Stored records
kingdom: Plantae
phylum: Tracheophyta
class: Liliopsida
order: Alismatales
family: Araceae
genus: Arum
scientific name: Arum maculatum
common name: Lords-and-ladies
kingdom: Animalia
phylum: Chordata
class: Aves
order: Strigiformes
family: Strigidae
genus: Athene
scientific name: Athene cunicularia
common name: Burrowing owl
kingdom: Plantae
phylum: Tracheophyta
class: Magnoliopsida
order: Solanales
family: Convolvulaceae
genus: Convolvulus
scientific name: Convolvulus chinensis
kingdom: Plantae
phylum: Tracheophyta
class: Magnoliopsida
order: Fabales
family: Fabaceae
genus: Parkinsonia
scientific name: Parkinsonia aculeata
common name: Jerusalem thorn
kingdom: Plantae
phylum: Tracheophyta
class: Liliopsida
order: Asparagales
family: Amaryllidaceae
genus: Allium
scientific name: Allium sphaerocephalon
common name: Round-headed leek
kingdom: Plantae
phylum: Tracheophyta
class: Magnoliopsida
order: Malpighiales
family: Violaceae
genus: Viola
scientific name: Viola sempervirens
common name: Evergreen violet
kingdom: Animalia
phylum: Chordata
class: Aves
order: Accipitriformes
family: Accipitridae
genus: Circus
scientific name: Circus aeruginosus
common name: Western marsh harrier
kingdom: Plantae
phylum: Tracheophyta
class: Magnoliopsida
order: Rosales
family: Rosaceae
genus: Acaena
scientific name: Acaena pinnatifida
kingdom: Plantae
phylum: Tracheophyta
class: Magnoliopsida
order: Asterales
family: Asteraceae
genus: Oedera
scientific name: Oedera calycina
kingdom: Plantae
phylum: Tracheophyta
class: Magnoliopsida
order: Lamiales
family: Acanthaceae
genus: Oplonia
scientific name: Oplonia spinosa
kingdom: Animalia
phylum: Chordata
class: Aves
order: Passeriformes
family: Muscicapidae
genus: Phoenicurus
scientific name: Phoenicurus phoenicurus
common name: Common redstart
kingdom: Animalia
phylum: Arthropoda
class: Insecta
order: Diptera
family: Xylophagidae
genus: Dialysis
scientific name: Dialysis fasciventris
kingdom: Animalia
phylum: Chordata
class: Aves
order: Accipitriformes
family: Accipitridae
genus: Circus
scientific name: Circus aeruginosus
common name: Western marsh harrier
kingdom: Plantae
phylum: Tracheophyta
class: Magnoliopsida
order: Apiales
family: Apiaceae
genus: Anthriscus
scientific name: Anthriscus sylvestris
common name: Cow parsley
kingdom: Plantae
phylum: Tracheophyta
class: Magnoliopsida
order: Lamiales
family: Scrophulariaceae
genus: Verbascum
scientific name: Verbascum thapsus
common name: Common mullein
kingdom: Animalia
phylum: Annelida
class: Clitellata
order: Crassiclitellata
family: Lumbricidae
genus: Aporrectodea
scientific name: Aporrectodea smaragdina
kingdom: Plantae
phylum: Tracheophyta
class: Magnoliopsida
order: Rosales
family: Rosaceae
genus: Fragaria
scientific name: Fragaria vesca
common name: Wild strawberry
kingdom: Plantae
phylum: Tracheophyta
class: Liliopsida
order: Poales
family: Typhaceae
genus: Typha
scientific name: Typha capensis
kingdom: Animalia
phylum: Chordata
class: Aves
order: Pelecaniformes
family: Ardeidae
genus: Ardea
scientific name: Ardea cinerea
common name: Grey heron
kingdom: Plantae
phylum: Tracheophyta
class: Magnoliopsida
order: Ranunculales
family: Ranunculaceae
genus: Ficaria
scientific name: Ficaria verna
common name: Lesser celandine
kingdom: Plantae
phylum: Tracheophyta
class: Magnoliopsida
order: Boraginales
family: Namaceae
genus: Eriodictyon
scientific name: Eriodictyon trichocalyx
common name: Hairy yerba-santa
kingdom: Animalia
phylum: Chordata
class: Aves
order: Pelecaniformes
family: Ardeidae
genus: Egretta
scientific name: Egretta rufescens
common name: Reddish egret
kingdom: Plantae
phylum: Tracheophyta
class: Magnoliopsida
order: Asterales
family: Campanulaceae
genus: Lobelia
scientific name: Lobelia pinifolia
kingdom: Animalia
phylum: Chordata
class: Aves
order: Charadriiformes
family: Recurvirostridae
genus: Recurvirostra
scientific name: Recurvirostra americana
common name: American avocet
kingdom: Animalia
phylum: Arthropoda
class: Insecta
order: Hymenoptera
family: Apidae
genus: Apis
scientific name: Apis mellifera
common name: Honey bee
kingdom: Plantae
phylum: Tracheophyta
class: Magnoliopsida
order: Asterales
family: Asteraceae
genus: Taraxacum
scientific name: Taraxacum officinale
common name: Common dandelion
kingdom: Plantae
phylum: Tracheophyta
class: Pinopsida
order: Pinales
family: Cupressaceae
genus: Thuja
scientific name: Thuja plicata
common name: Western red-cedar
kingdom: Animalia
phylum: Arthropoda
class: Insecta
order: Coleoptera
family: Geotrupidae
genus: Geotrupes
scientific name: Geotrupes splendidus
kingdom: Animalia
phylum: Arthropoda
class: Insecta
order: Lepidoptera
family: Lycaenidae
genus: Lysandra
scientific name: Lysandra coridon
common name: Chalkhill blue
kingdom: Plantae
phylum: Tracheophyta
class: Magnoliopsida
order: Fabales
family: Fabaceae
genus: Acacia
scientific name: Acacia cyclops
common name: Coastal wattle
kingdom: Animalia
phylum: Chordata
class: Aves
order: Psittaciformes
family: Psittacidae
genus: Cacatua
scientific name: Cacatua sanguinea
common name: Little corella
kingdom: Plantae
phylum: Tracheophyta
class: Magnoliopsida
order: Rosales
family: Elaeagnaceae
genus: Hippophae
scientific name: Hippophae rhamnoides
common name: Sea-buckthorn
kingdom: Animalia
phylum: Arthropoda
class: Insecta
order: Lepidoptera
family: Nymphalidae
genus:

# [Prompt]
Format every line of the records above as a JSON array of strings, one string per line, with blank lines omitted.

# [Full response]
[
  "kingdom: Plantae",
  "phylum: Tracheophyta",
  "class: Liliopsida",
  "order: Alismatales",
  "family: Araceae",
  "genus: Arum",
  "scientific name: Arum maculatum",
  "common name: Lords-and-ladies",
  "kingdom: Animalia",
  "phylum: Chordata",
  "class: Aves",
  "order: Strigiformes",
  "family: Strigidae",
  "genus: Athene",
  "scientific name: Athene cunicularia",
  "common name: Burrowing owl",
  "kingdom: Plantae",
  "phylum: Tracheophyta",
  "class: Magnoliopsida",
  "order: Solanales",
  "family: Convolvulaceae",
  "genus: Convolvulus",
  "scientific name: Convolvulus chinensis",
  "kingdom: Plantae",
  "phylum: Tracheophyta",
  "class: Magnoliopsida",
  "order: Fabales",
  "family: Fabaceae",
  "genus: Parkinsonia",
  "scientific name: Parkinsonia aculeata",
  "common name: Jerusalem thorn",
  "kingdom: Plantae",
  "phylum: Tracheophyta",
  "class: Liliopsida",
  "order: Asparagales",
  "family: Amaryllidaceae",
  "genus: Allium",
  "scientific name: Allium sphaerocephalon",
  "common name: Round-headed leek",
  "kingdom: Plantae",
  "phylum: Tracheophyta",
  "class: Magnoliopsida",
  "order: Malpighiales",
  "family: Violaceae",
  "genus: Viola",
  "scientific name: Viola sempervirens",
  "common name: Evergreen violet",
  "kingdom: Animalia",
  "phylum: Chordata",
  "class: Aves",
  "order: Accipitriformes",
  "family: Accipitridae",
  "genus: Circus",
  "scientific name: Circus aeruginosus",
  "common name: Western marsh harrier",
  "kingdom: Plantae",
  "phylum: Tracheophyta",
  "class: Magnoliopsida",
  "order: Rosales",
  "family: Rosaceae",
  "genus: Acaena",
  "scientific name: Acaena pinnatifida",
  "kingdom: Plantae",
  "phylum: Tracheophyta",
  "class: Magnoliopsida",
  "order: Asterales",
  "family: Asteraceae",
  "genus: Oedera",
  "scientific name: Oedera calycina",
  "kingdom: Plantae",
  "phylum: Tracheophyta",
  "class: Magnoliopsida",
  "order: Lamiales",
  "family: Acanthaceae",
  "genus: Oplonia",
  "scientific name: Oplonia spinosa",
  "kingdom: Animalia",
  "phylum: Chordata",
  "class: Aves",
  "order: Passeriformes",
  "family: Muscicapidae",
  "genus: Phoenicurus",
  "scientific name: Phoenicurus phoenicurus",
  "common name: Common redstart",
  "kingdom: Animalia",
  "phylum: Arthropoda",
  "class: Insecta",
  "order: Diptera",
  "family: Xylophagidae",
  "genus: Dialysis",
  "scientific name: Dialysis fasciventris",
  "kingdom: Animalia",
  "phylum: Chordata",
  "class: Aves",
  "order: Accipitriformes",
  "family: Accipitridae",
  "genus: Circus",
  "scientific name: Circus aeruginosus",
  "common name: Western marsh harrier",
  "kingdom: Plantae",
  "phylum: Tracheophyta",
  "class: Magnoliopsida",
  "order: Apiales",
  "family: Apiaceae",
  "genus: Anthriscus",
  "scientific name: Anthriscus sylvestris",
  "common name: Cow parsley",
  "kingdom: Plantae",
  "phylum: Tracheophyta",
  "class: Magnoliopsida",
  "order: Lamiales",
  "family: Scrophulariaceae",
  "genus: Verbascum",
  "scientific name: Verbascum thapsus",
  "common name: Common mullein",
  "kingdom: Animalia",
  "phylum: Annelida",
  "class: Clitellata",
  "order: Crassiclitellata",
  "family: Lumbricidae",
  "genus: Aporrectodea",
  "scientific name: Aporrectodea smaragdina",
  "kingdom: Plantae",
  "phylum: Tracheophyta",
  "class: Magnoliopsida",
  "order: Rosales",
  "family: Rosaceae",
  "genus: Fragaria",
  "scientific name: Fragaria vesca",
  "common name: Wild strawberry",
  "kingdom: Plantae",
  "phylum: Tracheophyta",
  "class: Liliopsida",
  "order: Poales",
  "family: Typhaceae",
  "genus: Typha",
  "scientific name: Typha capensis",
  "kingdom: Animalia",
  "phylum: Chordata",
  "class: Aves",
  "order: Pelecaniformes",
  "family: Ardeidae",
  "genus: Ardea",
  "scientific name: Ardea cinerea",
  "common name: Grey heron",
  "kingdom: Plantae",
  "phylum: Tracheophyta",
  "class: Magnoliopsida",
  "order: Ranunculales",
  "family: Ranunculaceae",
  "genus: Ficaria",
  "scientific name: Ficaria verna",
  "common name: Lesser celandine",
  "kingdom: Plantae",
  "phylum: Tracheophyta",
  "class: Magnoliopsida",
  "order: Boraginales",
  "family: Namaceae",
  "genus: Eriodictyon",
  "scientific name: Eriodictyon trichocalyx",
  "common name: Hairy yerba-santa",
  "kingdom: Animalia",
  "phylum: Chordata",
  "class: Aves",
  "order: Pelecaniformes",
  "family: Ardeidae",
  "genus: Egretta",
  "scientific name: Egretta rufescens",
  "common name: Reddish egret",
  "kingdom: Plantae",
  "phylum: Tracheophyta",
  "class: Magnoliopsida",
  "order: Asterales",
  "family: Campanulaceae",
  "genus: Lobelia",
  "scientific name: Lobelia pinifolia",
  "kingdom: Animalia",
  "phylum: Chordata",
  "class: Aves",
  "order: Charadriiformes",
  "family: Recurvirostridae",
  "genus: Recurvirostra",
  "scientific name: Recurvirostra americana",
  "common name: American avocet",
  "kingdom: Animalia",
  "phylum: Arthropoda",
  "class: Insecta",
  "order: Hymenoptera",
  "family: Apidae",
  "genus: Apis",
  "scientific name: Apis mellifera",
  "common name: Honey bee",
  "kingdom: Plantae",
  "phylum: Tracheophyta",
  "class: Magnoliopsida",
  "order: Asterales",
  "family: Asteraceae",
  "genus: Taraxacum",
  "scientific name: Taraxacum officinale",
  "common name: Common dandelion",
  "kingdom: Plantae",
  "phylum: Tracheophyta",
  "class: Pinopsida",
  "order: Pinales",
  "family: Cupressaceae",
  "genus: Thuja",
  "scientific name: Thuja plicata",
  "common name: Western red-cedar",
  "kingdom: Animalia",
  "phylum: Arthropoda",
  "class: Insecta",
  "order: Coleoptera",
  "family: Geotrupidae",
  "genus: Geotrupes",
  "scientific name: Geotrupes splendidus",
  "kingdom: Animalia",
  "phylum: Arthropoda",
  "class: Insecta",
  "order: Lepidoptera",
  "family: Lycaenidae",
  "genus: Lysandra",
  "scientific name: Lysandra coridon",
  "common name: Chalkhill blue",
  "kingdom: Plantae",
  "phylum: Tracheophyta",
  "class: Magnoliopsida",
  "order: Fabales",
  "family: Fabaceae",
  "genus: Acacia",
  "scientific name: Acacia cyclops",
  "common name: Coastal wattle",
  "kingdom: Animalia",
  "phylum: Chordata",
  "class: Aves",
  "order: Psittaciformes",
  "family: Psittacidae",
  "genus: Cacatua",
  "scientific name: Cacatua sanguinea",
  "common name: Little corella",
  "kingdom: Plantae",
  "phylum: Tracheophyta",
  "class: Magnoliopsida",
  "order: Rosales",
  "family: Elaeagnaceae",
  "genus: Hippophae",
  "scientific name: Hippophae rhamnoides",
  "common name: Sea-buckthorn",
  "kingdom: Animalia",
  "phylum: Arthropoda",
  "class: Insecta",
  "order: Lepidoptera",
  "family: Nymphalidae",
  "genus:"
]